Что они заставят меня сделать?
— Зара, тебе не обязательно это делать. Ты можешь остаться на текущем уровне, — предлагает она.
Я поднимаю подбородок и расправляю плечи.
— Нет. Я займу своё место за столом.
Она встает.
— Тогда нам пора. Седьмая луна близко. У нас мало времени.
Меня переполняют нервы.
— Это случится сегодня вечером?
Она кивает.
— Да.
Я следую за ней на крышу, где нас уже ждёт вертолёт. Мы садимся и поднимаемся в воздух.
В голове роится тысяча мыслей, но сильнее всего нарастает тревога. Она всё тяжелее давит на меня с каждой минутой.

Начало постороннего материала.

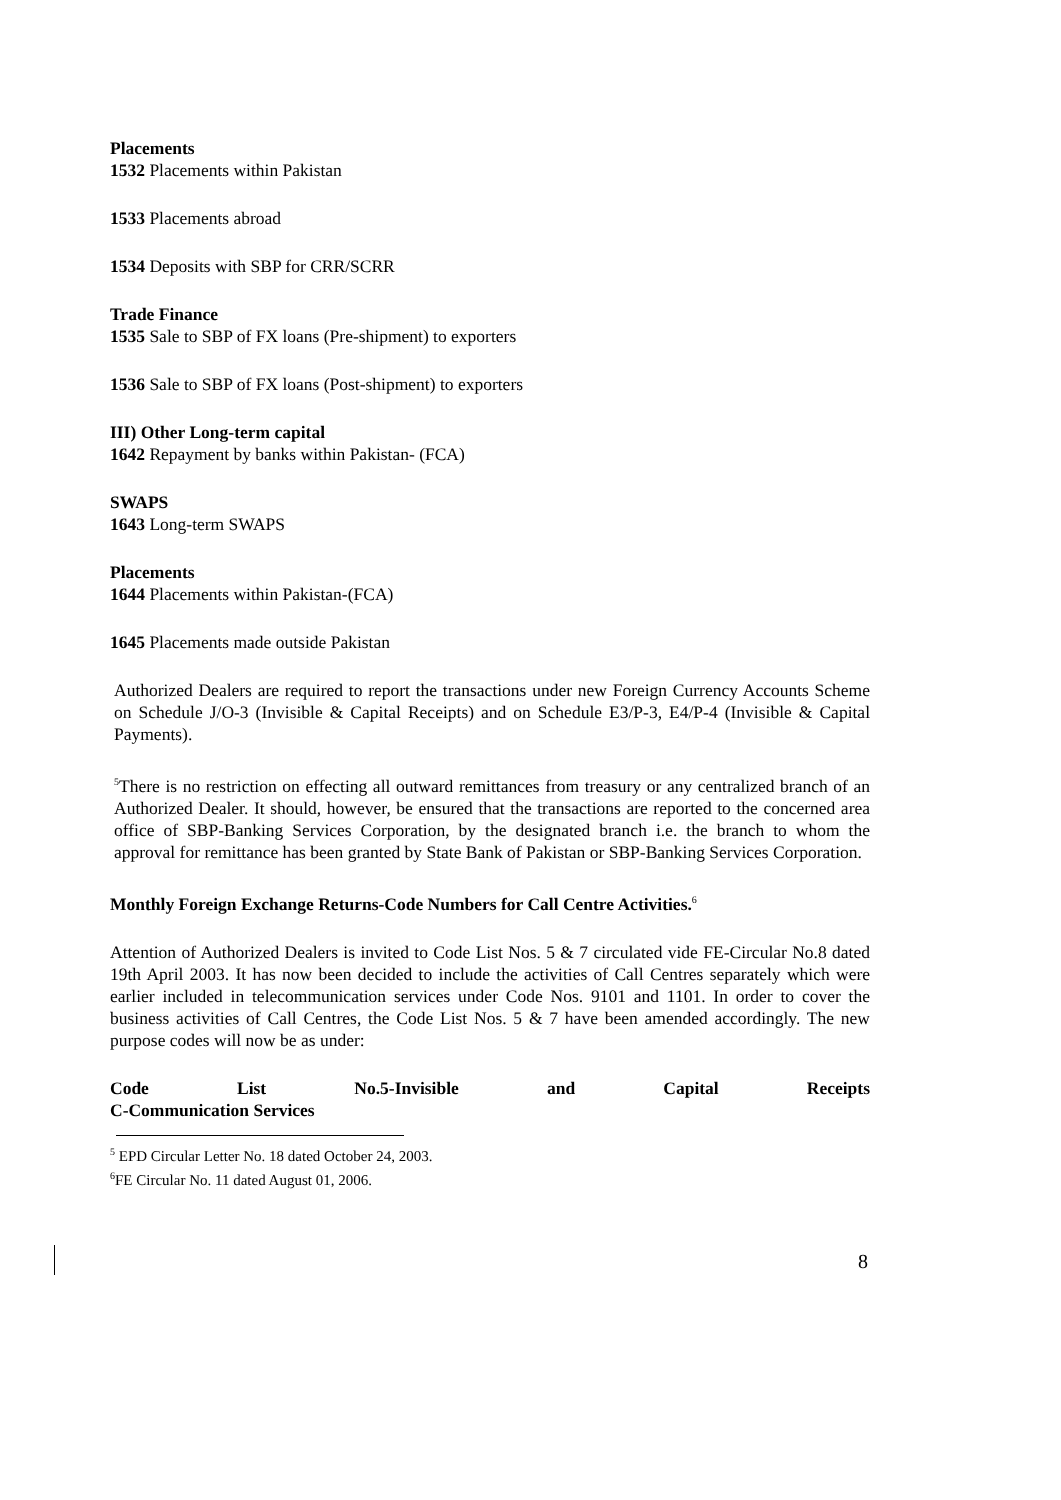Placements
1532 Placements within Pakistan
1533 Placements abroad
1534 Deposits with SBP for CRR/SCRR
Trade Finance
1535 Sale to SBP of FX loans (Pre-shipment) to exporters
1536 Sale to SBP of FX loans (Post-shipment) to exporters
III) Other Long-term capital
1642 Repayment by banks within Pakistan- (FCA)
SWAPS
1643 Long-term SWAPS
Placements
1644 Placements within Pakistan-(FCA)
1645 Placements made outside Pakistan
Authorized Dealers are required to report the transactions under new Foreign Currency Accounts Scheme on Schedule J/O-3 (Invisible & Capital Receipts) and on Schedule E3/P-3, E4/P-4 (Invisible & Capital Payments).
<sup>5</sup> There is no restriction on effecting all outward remittances from treasury or any centralized branch of an Authorized Dealer. It should, however, be ensured that the transactions are reported to the concerned area office of SBP-Banking Services Corporation, by the designated branch i.e. the branch to whom the approval for remittance has been granted by State Bank of Pakistan or SBP-Banking Services Corporation.
Monthly Foreign Exchange Returns-Code Numbers for Call Centre Activities.<sup>6</sup>
Attention of Authorized Dealers is invited to Code List Nos. 5 & 7 circulated vide FE-Circular No.8 dated 19th April 2003. It has now been decided to include the activities of Call Centres separately which were earlier included in telecommunication services under Code Nos. 9101 and 1101. In order to cover the business activities of Call Centres, the Code List Nos. 5 & 7 have been amended accordingly. The new purpose codes will now be as under:
Code List No.5-Invisible and Capital Receipts
C-Communication Services
<sup>5</sup> EPD Circular Letter No. 18 dated October 24, 2003.
<sup>6</sup> FE Circular No. 11 dated August 01, 2006.
8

Есть только один вопрос, который сейчас действительно важен: чем мне придётся пожертвовать, чтобы получить своё место среди Омни?
ГЛАВА 31
Шон
— Одевайся и иди в эту дверь, — командует Бёрн.
Я бросаю взгляд на черный костюм.
Он предупреждает:
— Помните, не выходи туда, если не готов принести жертву.
Всё моё нутро сжимается. Ненавижу неизвестность, не знать, что меня ждет, но другого выбора нет. Мы с Зарой зашли слишком далеко, чтобы не занять свои места за столом.
Бёрн похлопывает меня по спине и говорит:
— Удачи, парень. — и исчезает за дверью, через которую мы пришли.
Я хватаю костюм с вешалки, надеваю его и становлюсь перед зеркалом. Смотрю на своё отражение, пытаясь унять нервы, бормоча:
— Не будь тряпкой. — Затем я поворачиваюсь, открываю другую дверь, и звук скандирования бьет в мои уши.
— Ом, — гремят мужские голоса.
— Ааааа, — вторят им женщины.
Помещение напоминает два объединённых лекционных зала. Две женщины в золотом белье проводят меня по проходу в центр комнаты. Они исчезают, и я осматриваюсь.